Do follow semantic versioning, and give visibility to breaking changes
in release notes by prefixing their line with **[BREAKING]**.

### Triage

These are the guidelines we (try to) follow when triaging [issues](https://github.com/qdraw/starsky/issues):

1. Do your best to conciliate **empathy & efficiency, and keep your cool**.
It’s not always easy 😄😬😭🤬. Get away from triaging if you feel grouchy.

2. **Rename** issues. Most issues are badly named, with titles ranging from
unclear to flat out wrong. A good backlog is a backlog of issues with clear
concise titles, understandable with only the title after you read them once.
Rename and clarify.

3. **Ask for clarification & details** when needed, and add a `need-info` label.

1. In particular, if the issue isn’t reproducible (e.g. a non-trivial bug
happening on an internal site), express that we can’t work without a
repro scenario, and flag as `need-info`.

4. **Label** issues with _category/sorting_ labels (e.g. `mac` / `linux` / `windows`,
`bug` / `feature-request` ...) and _status_ labels (e.g. `upstream`, `wontfix`,
`need-info`, `cannot-reproduce`).

5. **Close if needed, but not too much**. We _do_ want to close what deserves it,
but closing _too_ ruthlessly frustrates and disappoints users, and does us a
disservice of not having a clear honest backlog available to us & users. So,

1. When in doubt, leave issues open and triaged as `bug` / `feature-request`.
It’s okay, reaching 0 open issues is _not_ an objective. Or if it is,
it deserves to be a development objective, not a triage one.
2. That being said, do close what’s `upstream`, with a kind message.
3. Also do close bugs that have been `need-info` or `cannot-reproduce` for
too long (weeks / months), with a kind message explaining we’re okay to
re-open if the requested info / scenario is provided.
4. Finally, carefully close issues we do not want to address, e.g. requests
going against project goals, or bugs & feature requests that are so niche
or far-fetched that there’s zero chance of ever seeing them addressed.
But if in doubt, remain at point 1. above: leave open, renamed, labelled.

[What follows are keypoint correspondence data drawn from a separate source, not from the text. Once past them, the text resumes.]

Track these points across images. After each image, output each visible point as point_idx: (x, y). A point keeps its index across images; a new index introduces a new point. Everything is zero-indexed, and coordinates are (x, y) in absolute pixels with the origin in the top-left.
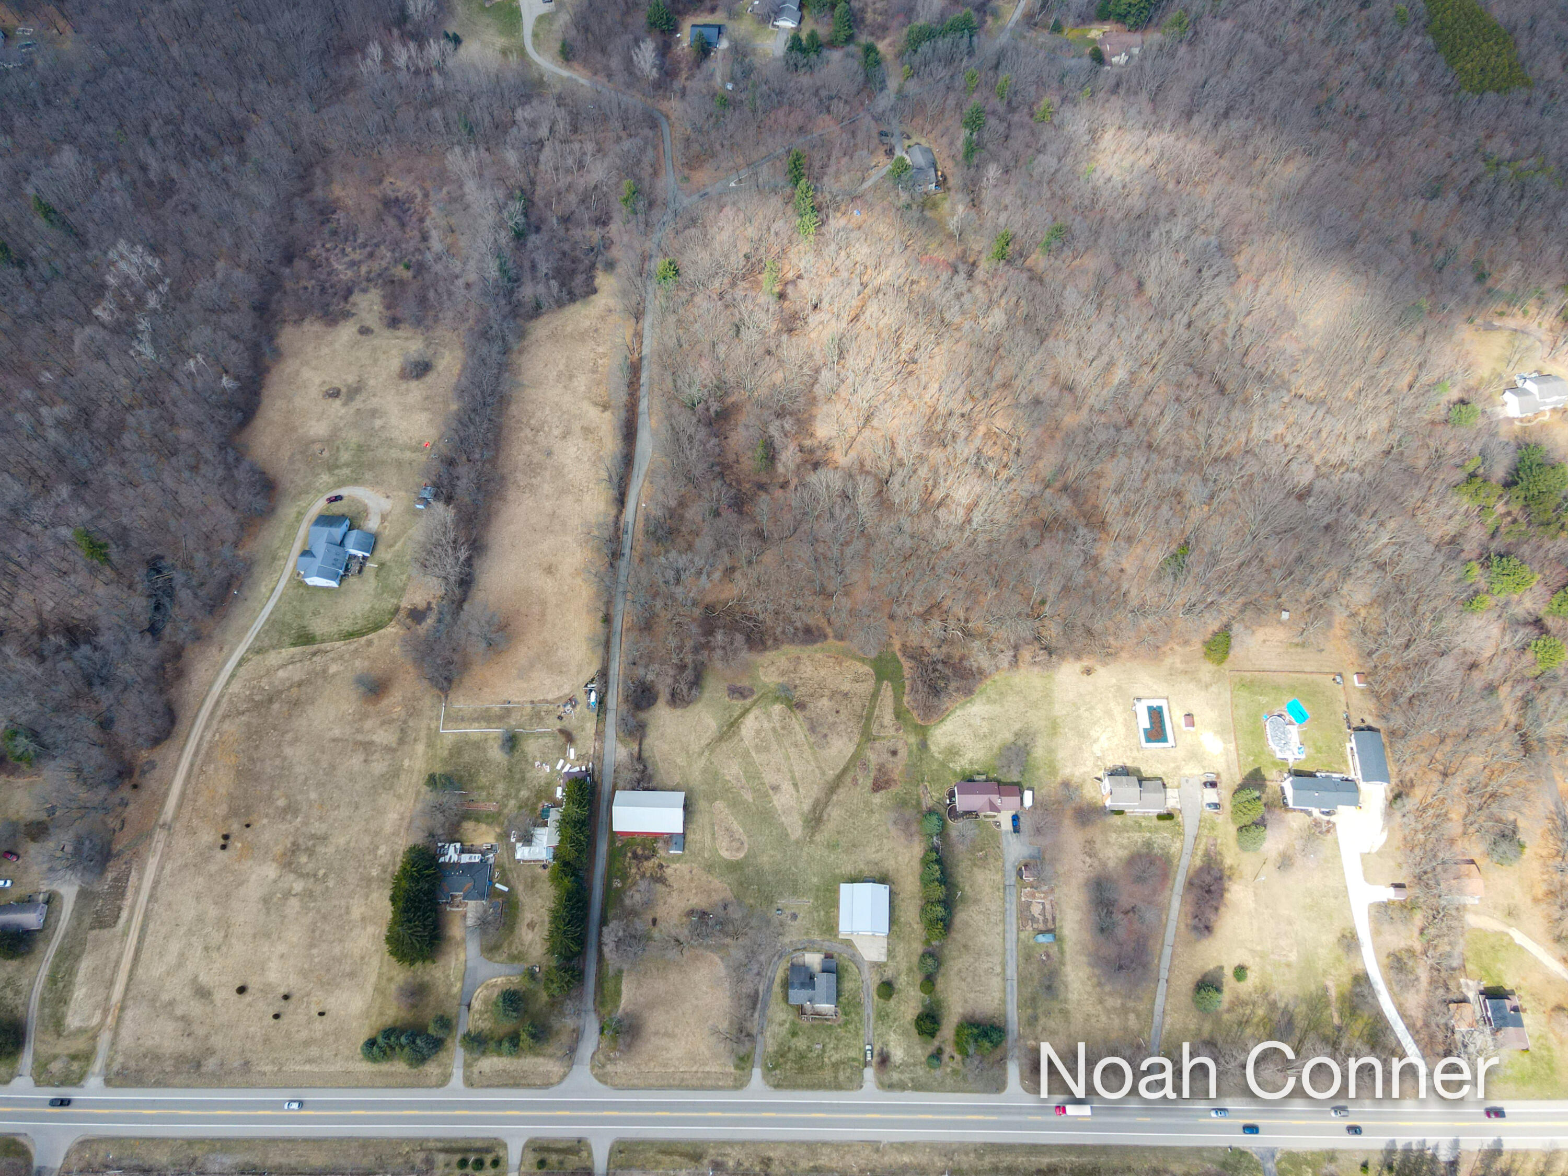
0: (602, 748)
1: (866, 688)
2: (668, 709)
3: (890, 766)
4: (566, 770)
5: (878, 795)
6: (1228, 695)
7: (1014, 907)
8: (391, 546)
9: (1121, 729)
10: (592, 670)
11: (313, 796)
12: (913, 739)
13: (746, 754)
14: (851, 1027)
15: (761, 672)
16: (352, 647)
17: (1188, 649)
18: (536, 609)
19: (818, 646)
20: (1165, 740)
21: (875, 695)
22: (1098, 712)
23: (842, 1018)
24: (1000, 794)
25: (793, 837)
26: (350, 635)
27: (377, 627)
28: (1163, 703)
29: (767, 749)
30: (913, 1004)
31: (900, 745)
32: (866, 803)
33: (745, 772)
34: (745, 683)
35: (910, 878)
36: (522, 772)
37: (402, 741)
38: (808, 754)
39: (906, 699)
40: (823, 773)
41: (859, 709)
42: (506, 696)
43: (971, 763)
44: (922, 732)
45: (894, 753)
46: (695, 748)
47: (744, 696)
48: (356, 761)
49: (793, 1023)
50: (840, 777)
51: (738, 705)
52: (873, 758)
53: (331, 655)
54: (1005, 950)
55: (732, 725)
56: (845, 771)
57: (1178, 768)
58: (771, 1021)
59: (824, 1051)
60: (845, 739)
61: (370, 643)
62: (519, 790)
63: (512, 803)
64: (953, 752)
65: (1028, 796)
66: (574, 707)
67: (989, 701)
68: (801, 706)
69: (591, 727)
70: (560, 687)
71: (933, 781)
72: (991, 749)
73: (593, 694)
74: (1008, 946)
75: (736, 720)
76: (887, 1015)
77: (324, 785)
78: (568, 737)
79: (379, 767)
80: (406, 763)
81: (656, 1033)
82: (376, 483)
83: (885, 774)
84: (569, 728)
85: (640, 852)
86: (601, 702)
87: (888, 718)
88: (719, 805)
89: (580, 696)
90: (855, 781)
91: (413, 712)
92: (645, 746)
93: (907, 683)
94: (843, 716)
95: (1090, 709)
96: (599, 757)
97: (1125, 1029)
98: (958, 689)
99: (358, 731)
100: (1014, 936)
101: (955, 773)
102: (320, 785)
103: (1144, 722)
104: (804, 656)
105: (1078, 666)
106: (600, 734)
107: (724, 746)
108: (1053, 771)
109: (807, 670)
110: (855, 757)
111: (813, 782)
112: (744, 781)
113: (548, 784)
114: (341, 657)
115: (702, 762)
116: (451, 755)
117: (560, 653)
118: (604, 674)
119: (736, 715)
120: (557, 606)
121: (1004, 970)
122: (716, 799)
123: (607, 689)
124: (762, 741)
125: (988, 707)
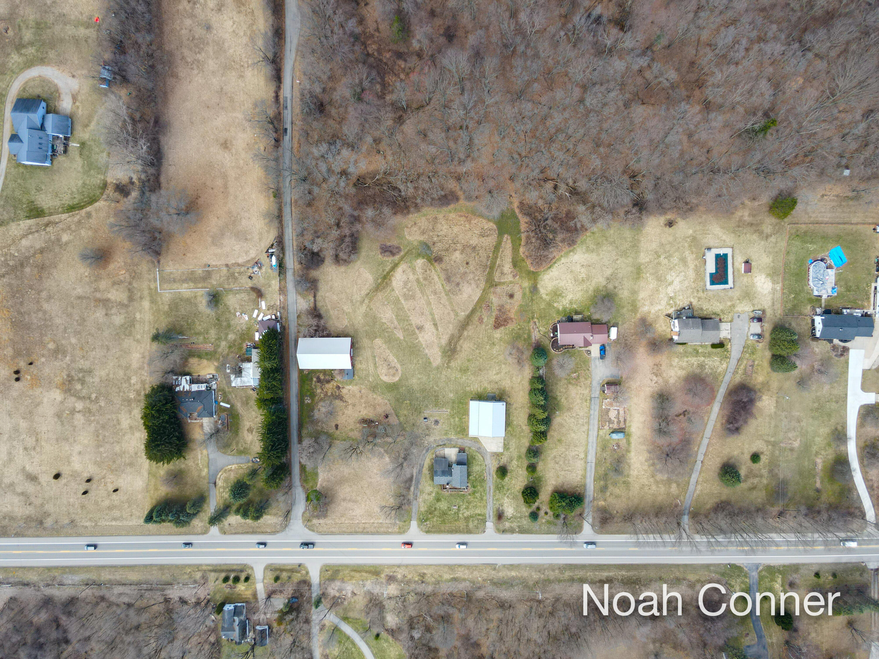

6. **Close duplicates issues** and link to the original issue.

1. To be able to notice dups implies you must know the backlog (one more
reason to keep it tidy and palatable). Once in a blue moon, do a
"full pass" of the whole backlog from beginning to end, you’ll often
find lots of now-irrelevant bugs, and duplicates.

7. **Use [GitHub saved replies](https://github.com/settings/replies)** to
automate asking for info and being nice on closing as noanswer / stale-needinfo.

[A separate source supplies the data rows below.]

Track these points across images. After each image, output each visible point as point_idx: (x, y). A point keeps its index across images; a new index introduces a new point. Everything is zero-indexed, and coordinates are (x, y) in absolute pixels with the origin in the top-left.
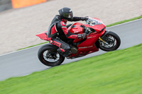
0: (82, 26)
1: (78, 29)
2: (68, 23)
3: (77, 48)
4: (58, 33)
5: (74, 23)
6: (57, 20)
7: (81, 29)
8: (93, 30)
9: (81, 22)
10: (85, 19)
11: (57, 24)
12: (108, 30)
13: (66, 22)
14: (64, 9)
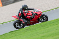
0: (32, 12)
1: (30, 13)
2: (26, 11)
3: (30, 22)
4: (22, 15)
5: (28, 11)
6: (21, 10)
7: (31, 14)
8: (36, 14)
9: (31, 10)
10: (33, 9)
11: (21, 12)
12: (43, 14)
13: (25, 11)
14: (24, 5)
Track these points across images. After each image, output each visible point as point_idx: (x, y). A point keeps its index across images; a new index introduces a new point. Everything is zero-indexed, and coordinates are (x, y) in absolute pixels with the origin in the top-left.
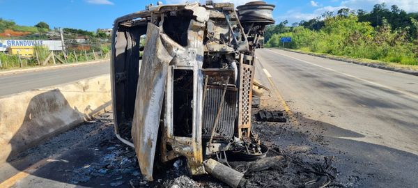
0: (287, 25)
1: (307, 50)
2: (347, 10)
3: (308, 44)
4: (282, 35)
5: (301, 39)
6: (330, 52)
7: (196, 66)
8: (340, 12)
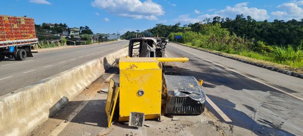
0: (180, 26)
1: (189, 44)
2: (219, 18)
3: (191, 41)
4: (176, 34)
5: (187, 37)
6: (201, 46)
7: (154, 51)
8: (215, 18)
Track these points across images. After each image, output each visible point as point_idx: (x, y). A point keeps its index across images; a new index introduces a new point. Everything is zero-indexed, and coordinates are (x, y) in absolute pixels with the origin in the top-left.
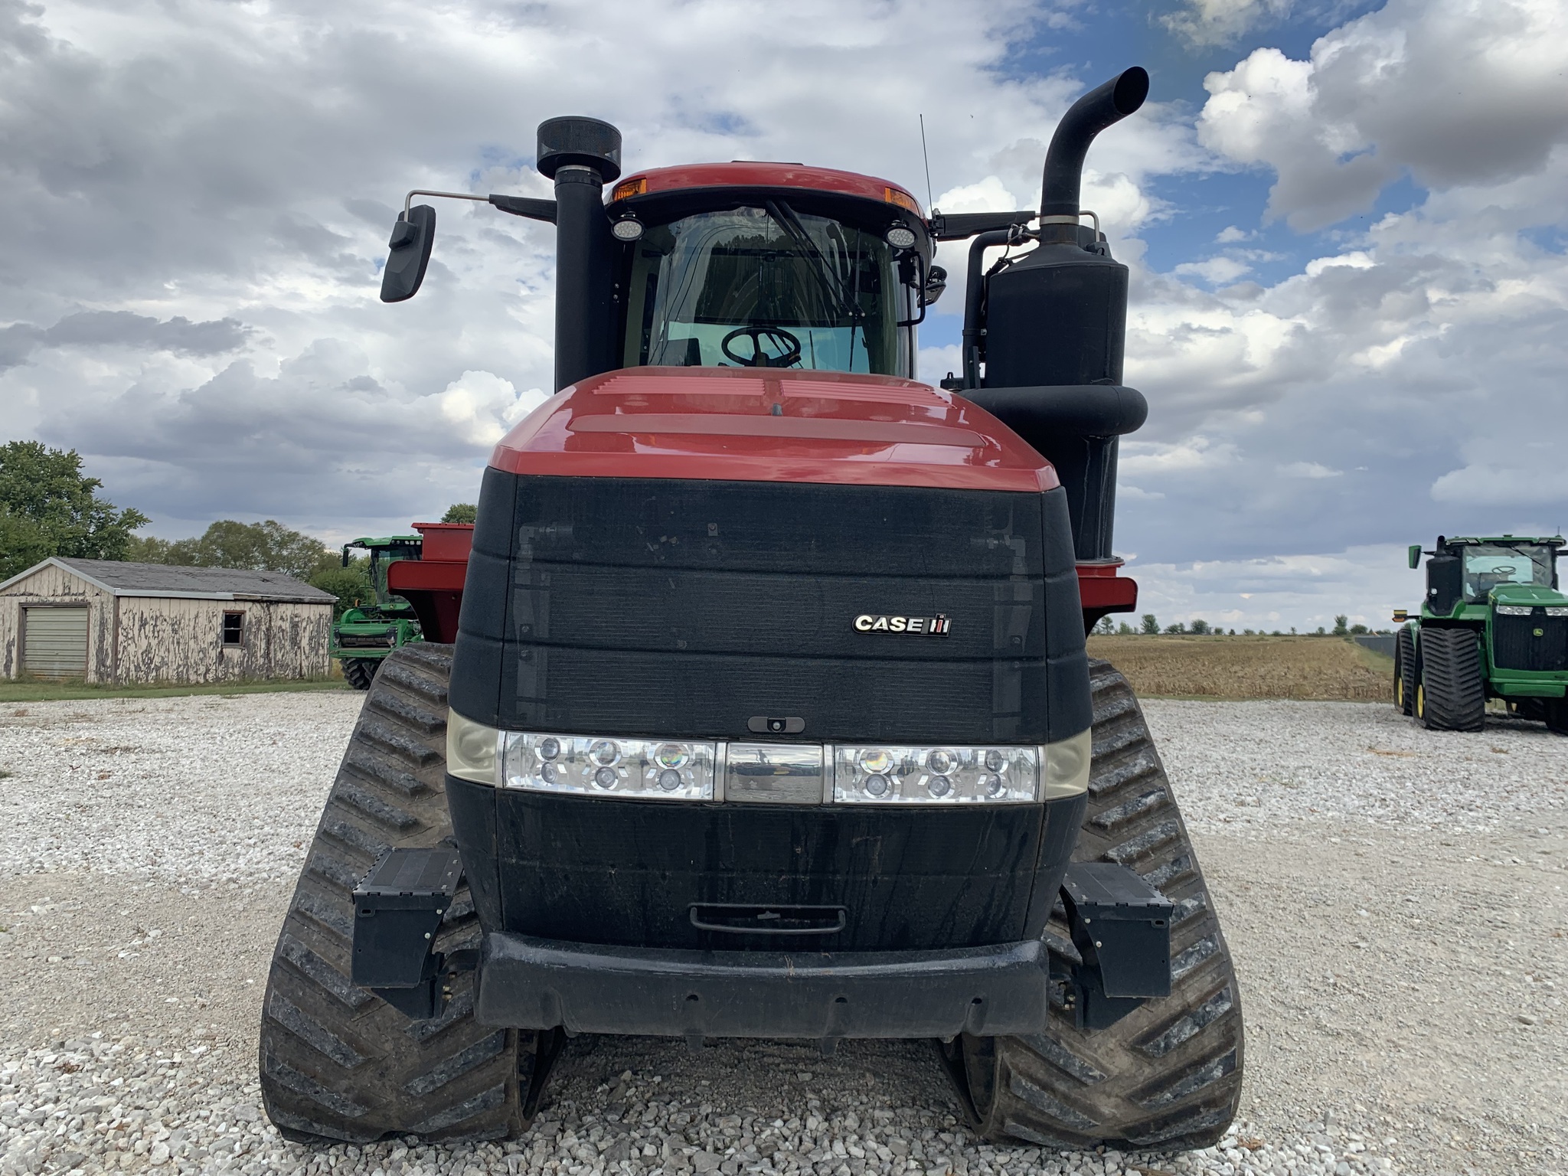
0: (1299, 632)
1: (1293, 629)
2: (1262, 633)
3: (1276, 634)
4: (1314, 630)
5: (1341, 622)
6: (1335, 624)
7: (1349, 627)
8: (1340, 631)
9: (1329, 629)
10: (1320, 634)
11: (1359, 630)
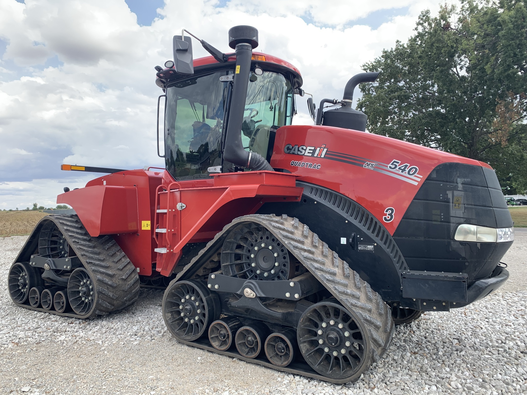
0: (19, 209)
1: (17, 208)
2: (4, 210)
3: (11, 210)
4: (25, 209)
5: (35, 205)
6: (33, 206)
7: (38, 207)
8: (35, 208)
9: (31, 208)
10: (28, 210)
11: (42, 208)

8. **Transform findings stemming from issues discussion** into documentation
(chiefly), or into code comments.

9. **Don’t scold authors of lame "+1" comments**, this only adds to the noise
you’re trying to avoid. Instead, hide useless comments as `Off-topic`.
From personal experience, users do understand this signal, and such hidden
comments do avoid an avalanche of extra "+1" comments.

1. There are shades of lame. A literal `"+1"` comment is frankly useless and
is worth hiding. But a comment like `"same for me on Windows"` at least
brings an extra bit of information, so can remain visible.

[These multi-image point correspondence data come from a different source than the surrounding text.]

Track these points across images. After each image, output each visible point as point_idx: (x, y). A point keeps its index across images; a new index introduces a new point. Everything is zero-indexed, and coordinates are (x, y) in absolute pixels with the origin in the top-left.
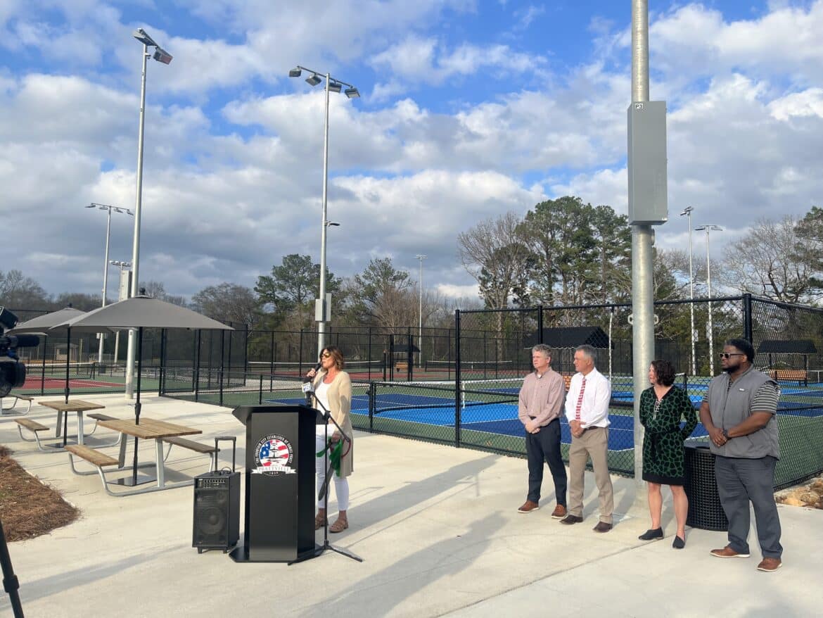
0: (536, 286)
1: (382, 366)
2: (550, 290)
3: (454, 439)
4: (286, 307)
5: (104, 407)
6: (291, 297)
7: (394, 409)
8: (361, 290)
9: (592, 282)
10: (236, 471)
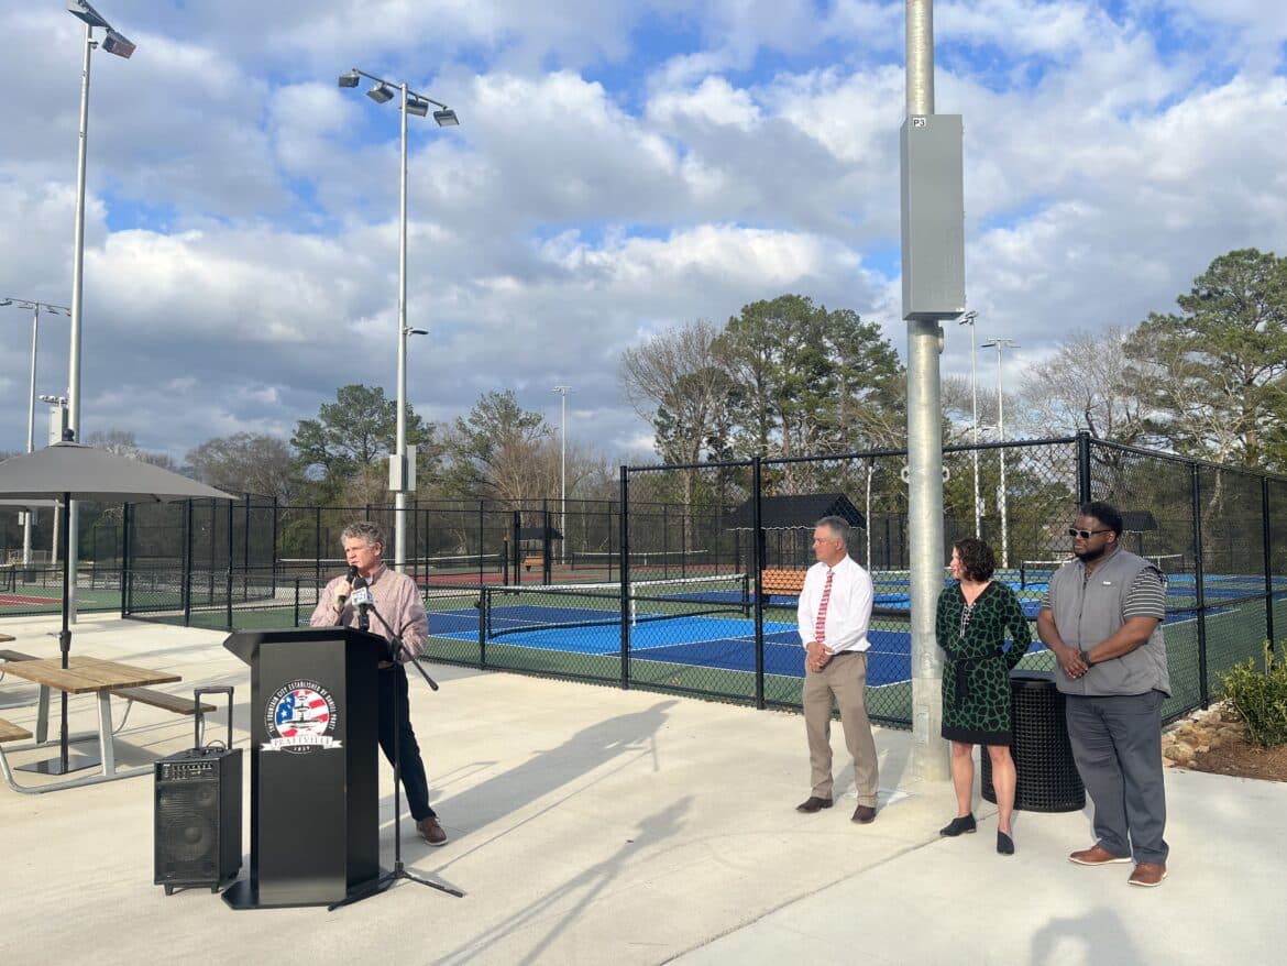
0: (743, 434)
1: (502, 562)
2: (763, 440)
3: (619, 677)
4: (344, 471)
5: (14, 639)
6: (352, 454)
7: (520, 631)
8: (467, 442)
9: (828, 428)
10: (234, 747)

2. In a perfect world, GitHub would let us add a note when hiding comments to
express _"Please use a 👍 reaction on the issue to vote for it instead of_
_posting a +1 comment"_. In a perfecter world, GitHub would use their AI
skillz to automatically detect such comments, discourage them and nudge
towards a 👍 reaction. We’re not there yet, so “hidden as off-topic” will do.

10. **Don’t let yourself be abused** by abrasive / entitled users. There are
plenty of articles documenting open-source burnout and trolls-induced misery.
Find an article that speaks to you, and point problematic users to it.